Only the text of the entries below should appear in your exact transcription; leave out every picture.

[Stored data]
------------------------------------
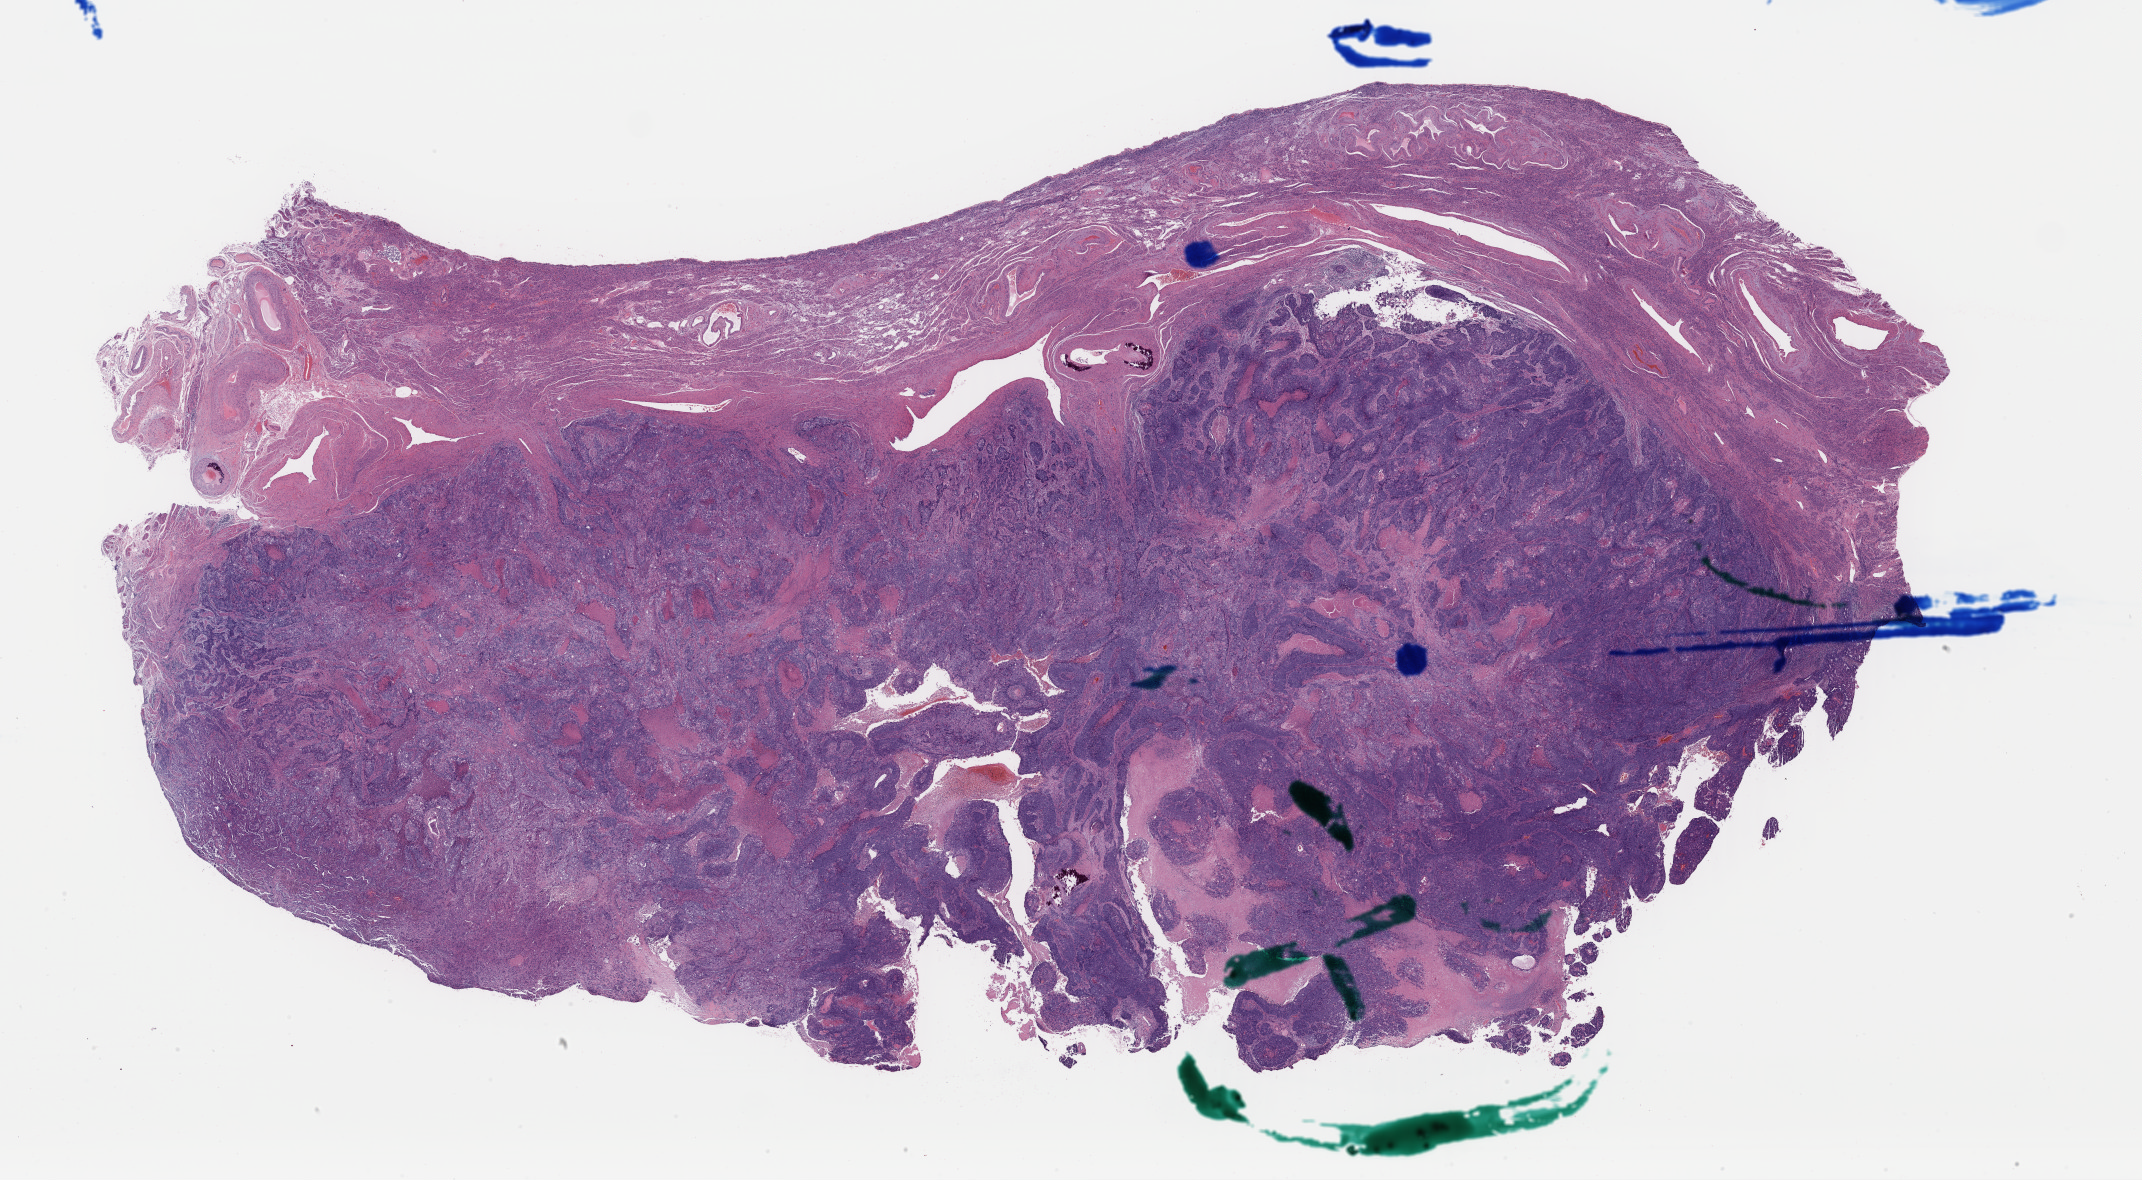
Hematoxylin and eosin (H&E) stained whole-slide image — shown as a low-resolution overview of the whole scanned area (about 33.8 x 18.6 mm, from a 40x scan), FFPE section, sample: primary tumour, uterus. Patient: female, age at initial diagnosis 84 years. Histologic grade: G3 (poorly differentiated).
FIGO stage: IB. Histologic diagnosis: Endometrioid adenocarcinoma, NOS (endometrium).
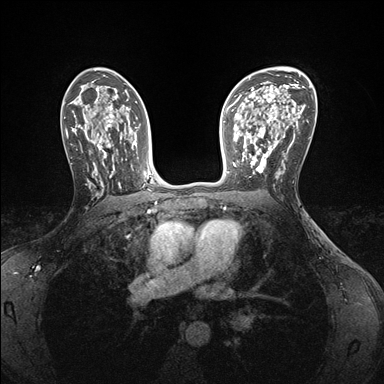
Breast MRI (dynamic contrast-enhanced), one axial slice; position 102 of 176 along the scan axis; dynamic contrast-enhanced series, time point 2 of 7 at this slice position (early post-contrast); 1.5 T; TE 1.5 ms, TR 4.1 ms; 1.1 mm slice thickness; 384 × 384 image matrix, field of view 320 × 320 mm. Female patient.
Outlined on this slice (semi-automatic segmentation, software-assisted and operator-edited):
- enhancing-tissue mask used for the functional tumour volume (all voxels passing the contrast-enhancement thresholds inside the analysis volume; usually the tumour): bounding box (x1, y1, x2, y2) in pixels: (242, 146, 280, 178)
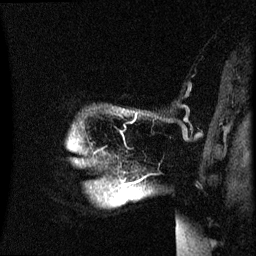
Breast MRI (dynamic contrast-enhanced), one sagittal slice. Position 58 of 60 along the scan axis. Dynamic contrast-enhanced series, image 2 of 3 at this slice position (ordered by acquisition). 1.5 T. TE 4.2 ms, TR 8.4 ms. 2.5 mm slice thickness. 256 × 256 image matrix. Patient: female, 49 years.
Outlined on this slice (semi-automatic segmentation, software-assisted and operator-edited):
- analysis volume of interest (the breast-tissue region the enhancement analysis was run in; not a lesion): bounding box [x1, y1, x2, y2] px = [69, 110, 184, 235]
- tumour enhancement mask (voxels above the 70 % enhancement threshold inside the analysis volume of interest): [122, 184, 128, 189]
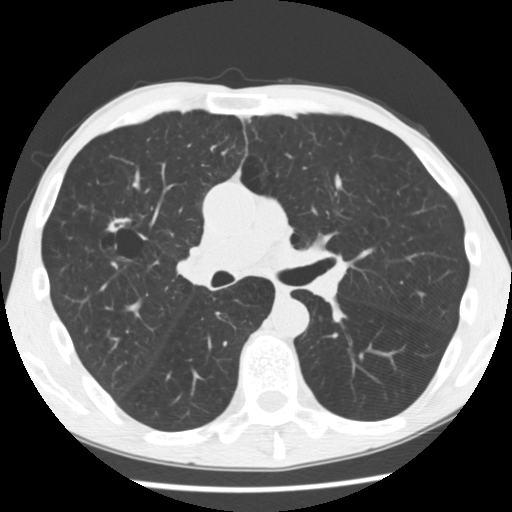
Chest CT (low-dose screening protocol), one axial image, first (baseline) screen, lung window (W 1500 / L -600 HU), standard (soft-tissue) reconstruction kernel (STANDARD), 120 kVp, slice 128 of 292 in the series. Male, age 56 years at enrolment. Current smoker at enrolment.
Lesion marked by an expert reader, bounding box <97,206,154,255> (left, top, right, bottom; pixels). The screening reader recorded 2 non-calcified nodules or masses ≥4 mm on this exam; which of them this box marks is not recorded. Participant outcome: lung cancer diagnosed 476 days after this screen — squamous cell carcinoma, NOS, right upper lobe, right middle lobe, well differentiated (G1), stage IA (AJCC 6th edition), 27 mm at pathology.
------------------------------------
Answer for the task:
Hematoxylin and eosin (H&E) stained whole-slide image — shown as a low-resolution overview of the whole scanned area (about 33.8 x 18.6 mm, from a 40x scan), FFPE section, sample: primary tumour, uterus. Patient: female, age at initial diagnosis 84 years. Histologic grade: G3 (poorly differentiated).
FIGO stage: IB. Histologic diagnosis: Endometrioid adenocarcinoma, NOS (endometrium).
Breast MRI (dynamic contrast-enhanced), one axial slice; position 102 of 176 along the scan axis; dynamic contrast-enhanced series, time point 2 of 7 at this slice position (early post-contrast); 1.5 T; TE 1.5 ms, TR 4.1 ms; 1.1 mm slice thickness; 384 × 384 image matrix, field of view 320 × 320 mm. Female patient.
Outlined on this slice (semi-automatic segmentation, software-assisted and operator-edited):
- enhancing-tissue mask used for the functional tumour volume (all voxels passing the contrast-enhancement thresholds inside the analysis volume; usually the tumour): bounding box (x1, y1, x2, y2) in pixels: (242, 146, 280, 178)
Breast MRI (dynamic contrast-enhanced), one sagittal slice. Position 58 of 60 along the scan axis. Dynamic contrast-enhanced series, image 2 of 3 at this slice position (ordered by acquisition). 1.5 T. TE 4.2 ms, TR 8.4 ms. 2.5 mm slice thickness. 256 × 256 image matrix. Patient: female, 49 years.
Outlined on this slice (semi-automatic segmentation, software-assisted and operator-edited):
- analysis volume of interest (the breast-tissue region the enhancement analysis was run in; not a lesion): bounding box [x1, y1, x2, y2] px = [69, 110, 184, 235]
- tumour enhancement mask (voxels above the 70 % enhancement threshold inside the analysis volume of interest): [122, 184, 128, 189]
Chest CT (low-dose screening protocol), one axial image, first (baseline) screen, lung window (W 1500 / L -600 HU), standard (soft-tissue) reconstruction kernel (STANDARD), 120 kVp, slice 128 of 292 in the series. Male, age 56 years at enrolment. Current smoker at enrolment.
Lesion marked by an expert reader, bounding box <97,206,154,255> (left, top, right, bottom; pixels). The screening reader recorded 2 non-calcified nodules or masses ≥4 mm on this exam; which of them this box marks is not recorded. Participant outcome: lung cancer diagnosed 476 days after this screen — squamous cell carcinoma, NOS, right upper lobe, right middle lobe, well differentiated (G1), stage IA (AJCC 6th edition), 27 mm at pathology.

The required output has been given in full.